--- Task objective ---
I'd like the records transcribed exactly, leaving the images out.
START Provided material
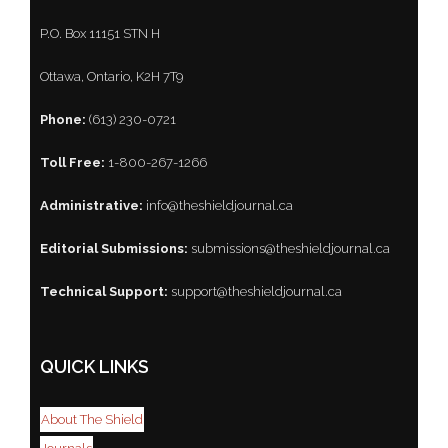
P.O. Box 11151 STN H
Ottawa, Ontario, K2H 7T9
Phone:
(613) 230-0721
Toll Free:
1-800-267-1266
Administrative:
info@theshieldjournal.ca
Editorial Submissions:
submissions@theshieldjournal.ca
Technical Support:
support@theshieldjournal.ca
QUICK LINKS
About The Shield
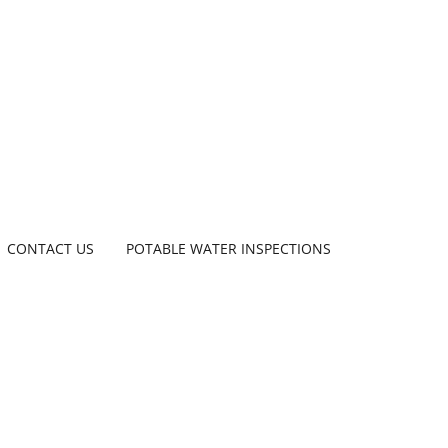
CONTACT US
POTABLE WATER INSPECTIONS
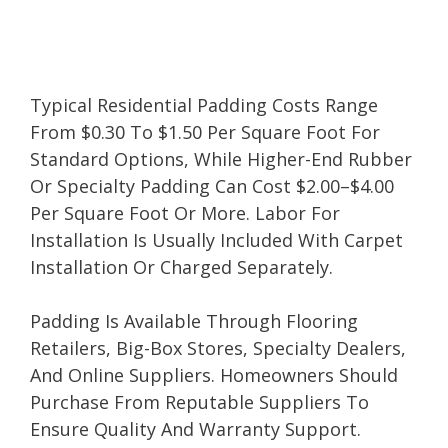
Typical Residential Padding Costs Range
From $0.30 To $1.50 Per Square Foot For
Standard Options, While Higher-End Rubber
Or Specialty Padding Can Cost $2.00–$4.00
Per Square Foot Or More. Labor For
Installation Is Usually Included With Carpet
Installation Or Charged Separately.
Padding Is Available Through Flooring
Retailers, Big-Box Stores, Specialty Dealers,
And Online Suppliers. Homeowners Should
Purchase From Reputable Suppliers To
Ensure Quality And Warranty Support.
END Provided material
--- Response to the exercise ---
P.O. Box 11151 STN H
Ottawa, Ontario, K2H 7T9
Phone:
(613) 230-0721
Toll Free:
1-800-267-1266
Administrative:
info@theshieldjournal.ca
Editorial Submissions:
submissions@theshieldjournal.ca
Technical Support:
support@theshieldjournal.ca
QUICK LINKS
About The Shield
CONTACT US
POTABLE WATER INSPECTIONS
Typical Residential Padding Costs Range
From $0.30 To $1.50 Per Square Foot For
Standard Options, While Higher-End Rubber
Or Specialty Padding Can Cost $2.00–$4.00
Per Square Foot Or More. Labor For
Installation Is Usually Included With Carpet
Installation Or Charged Separately.
Padding Is Available Through Flooring
Retailers, Big-Box Stores, Specialty Dealers,
And Online Suppliers. Homeowners Should
Purchase From Reputable Suppliers To
Ensure Quality And Warranty Support.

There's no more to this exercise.